I mean, I agree with A). I'm right here with you hoping for a better world. And slowly but steadily, more people seem to care about privacy and security. Just a few days ago the 300,000 signature milestone was reached for initiating a referendum about a new mass surveillance law. Public awareness is growing and I love that.

But I don't think it is enough. Public awareness means that the low hanging fruit of insecurity is getting caught: I don't know anyone my age who isn't careful about their social media presence, and most people know not to connect to any WiFi network that looks free.

The main reason I linked to that discussion and the core of my argument is that we're now seeing fuckups so massive, so far-reaching that there is nothing you or I can do about it. Awareness is futile against an entire WPA protocol being insecure. Similarly, there will be companies that have your data, and they will at some point fuck up royally, and there is no researching or 'adjusting your behaviour' or bear spray that can stop it. Take Equifax: it's an oligopoly of three credit agencies, so there isn't enough pressure on any of those to get them to change their behaviour. Especially not since their real customers are the companies that buy their data. Maybe the government manages to break the market up or sets strict rules, and I really hope they do for the sake of everyone involved, but I highly doubt it.

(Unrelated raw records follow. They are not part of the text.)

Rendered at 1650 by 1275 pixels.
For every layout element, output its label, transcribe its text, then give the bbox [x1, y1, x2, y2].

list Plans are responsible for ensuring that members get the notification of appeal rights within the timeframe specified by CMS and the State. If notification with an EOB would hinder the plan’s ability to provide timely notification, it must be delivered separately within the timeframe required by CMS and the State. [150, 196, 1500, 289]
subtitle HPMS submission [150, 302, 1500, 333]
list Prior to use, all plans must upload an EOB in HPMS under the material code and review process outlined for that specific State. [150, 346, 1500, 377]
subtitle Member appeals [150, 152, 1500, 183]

I mean, it used to be just email / credit card data, like when Target or Adobe messed up. Now it's home addresses, SSNs, full names. Identity thefts are going to have a field day. What can normal people even do against that? Bear spray doesn't do shit against a tsunami.





kleinbl00  ·  2874 days ago  ·  link  ·  

    What can normal people even do against that? Bear spray doesn't do shit against a tsunami.

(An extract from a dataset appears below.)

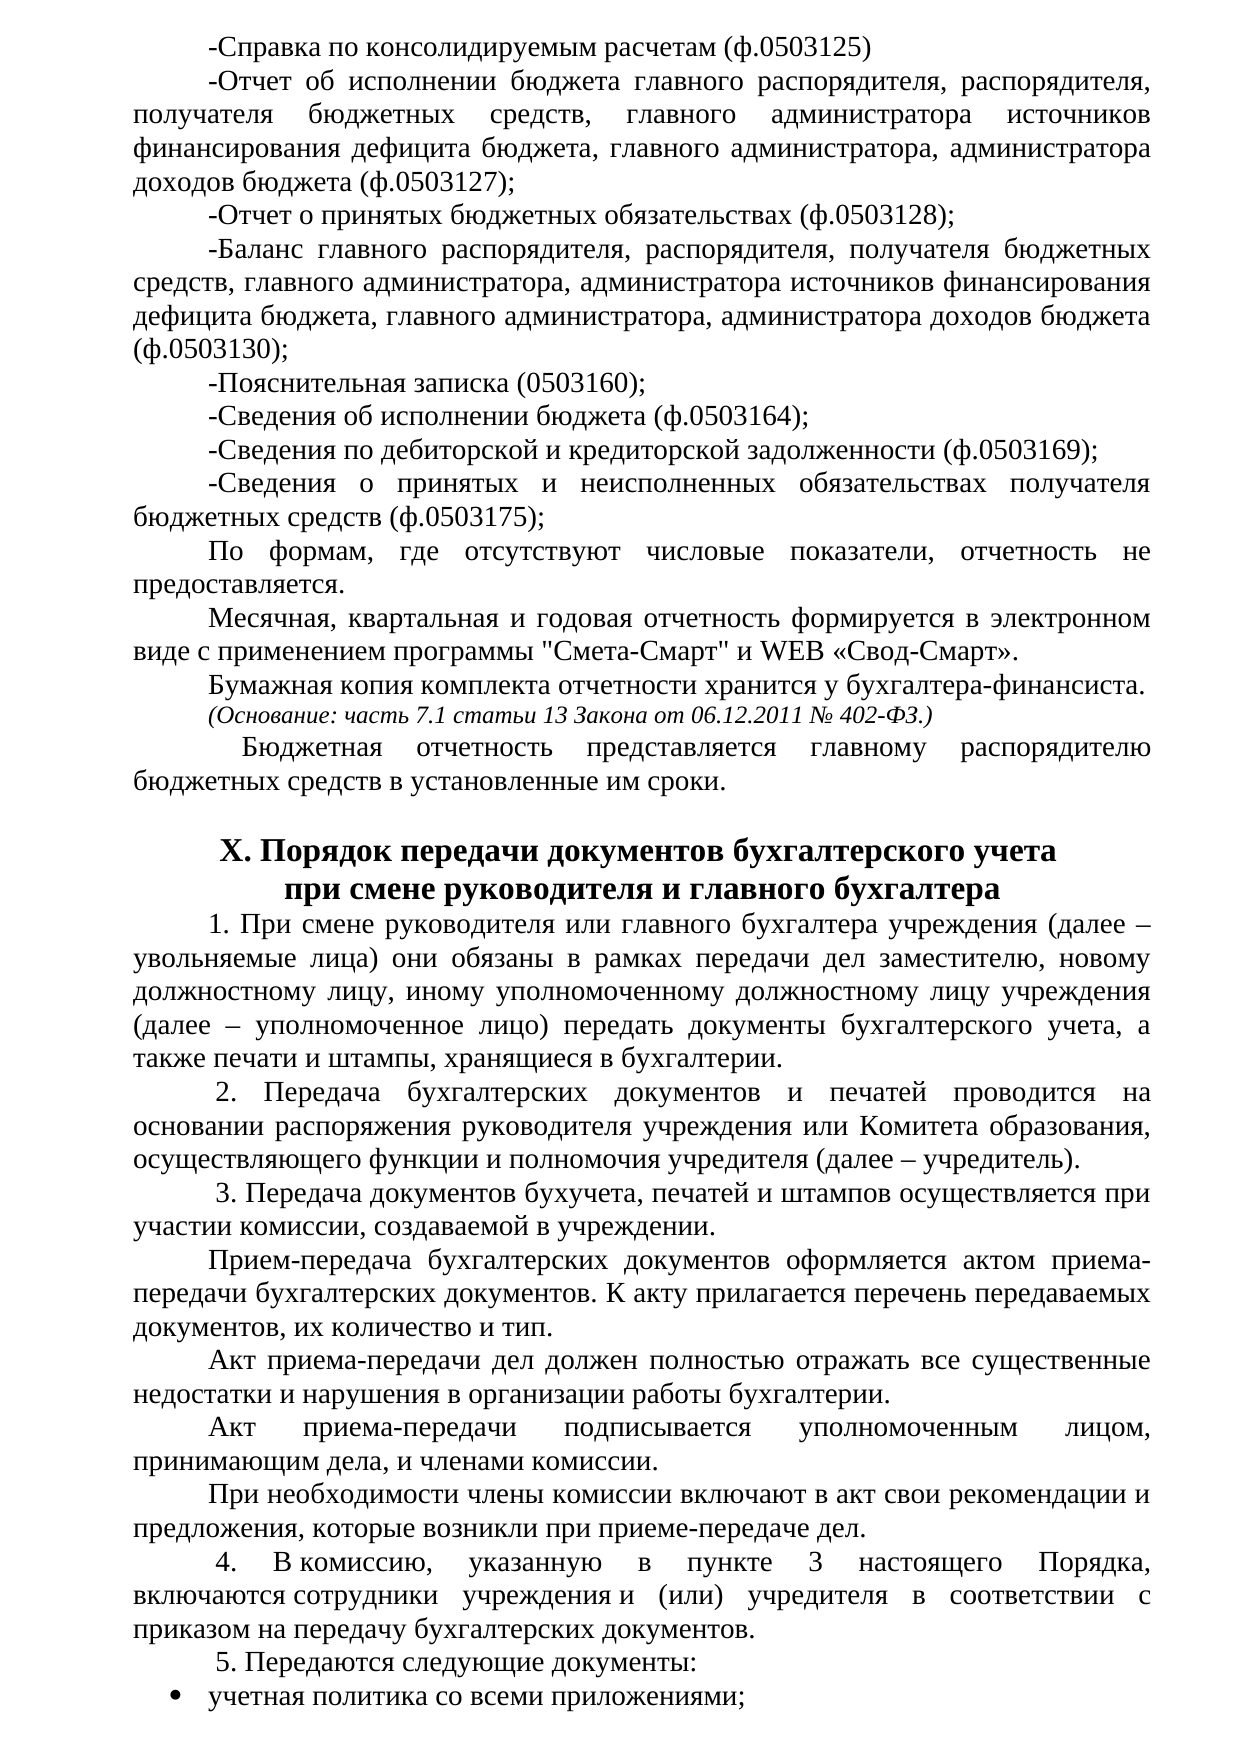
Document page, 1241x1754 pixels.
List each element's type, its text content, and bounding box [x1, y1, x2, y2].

It's gonna be truly dope when the biometrics get out. You can change a password but if Google or Apple leak your fingerprint...

and I know that Google and Apple don't "have" your fingerprint. They have a hashed cipher of markers of your fingerprint. But nobody realized Sony was storing user data and passwords in plaintext until it got out and I've seen no reason to trust either organization implicitly.

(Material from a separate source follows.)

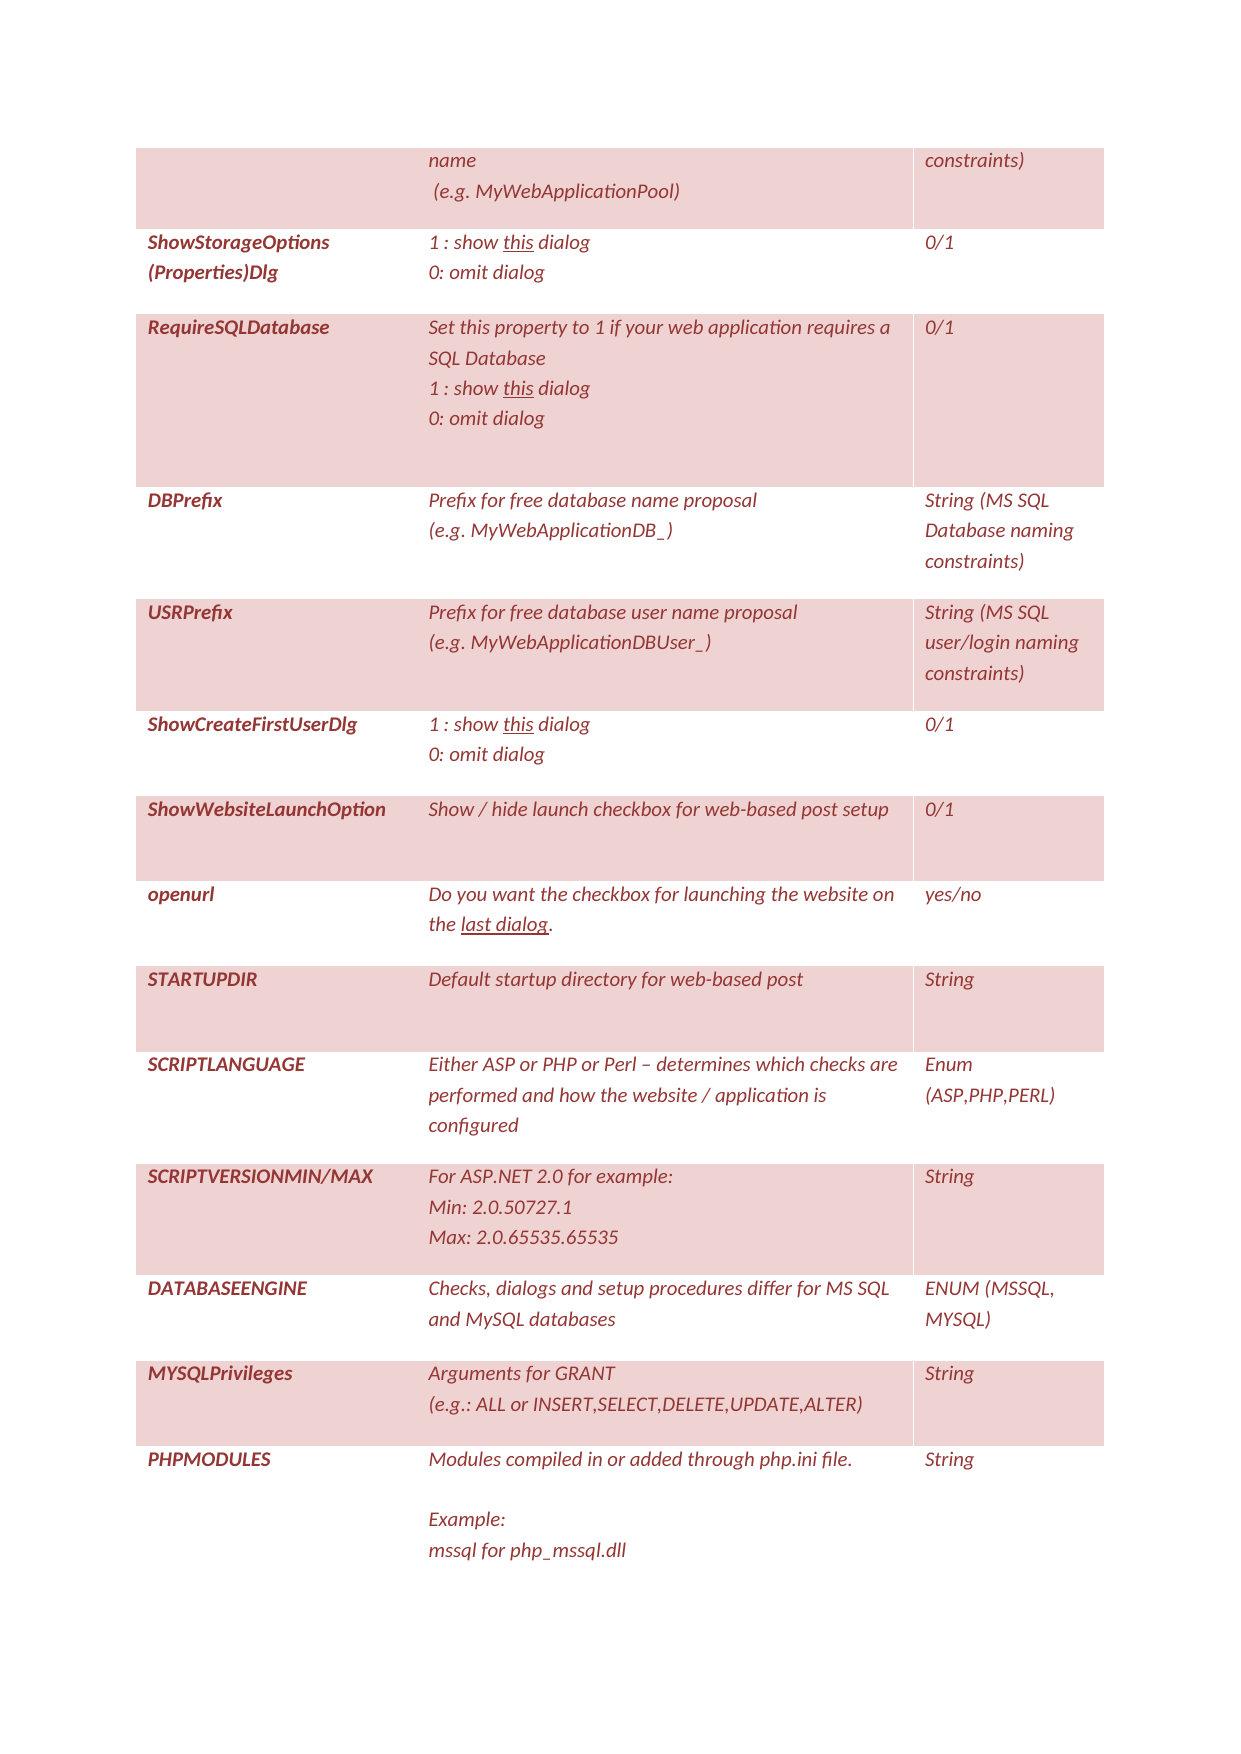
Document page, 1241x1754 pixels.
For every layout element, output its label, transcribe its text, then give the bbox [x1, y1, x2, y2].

Eventually, there will come laws for improper data hoarding and breaches of secure information. There will be civil and criminal penalties for mishandling sensitive data - I mean, if you forced anyone that works with credit card or social security numbers to be HIPAA-compliant you'd see an instant sea change. But this will not happen until it is too late and there has been substantial damage done, and our legislators will fight it tooth and claw, democrat and republican.

And the NSA will still get it, and the NSA will still leak it, and we'll be right back where we started except the lawyers will be rich.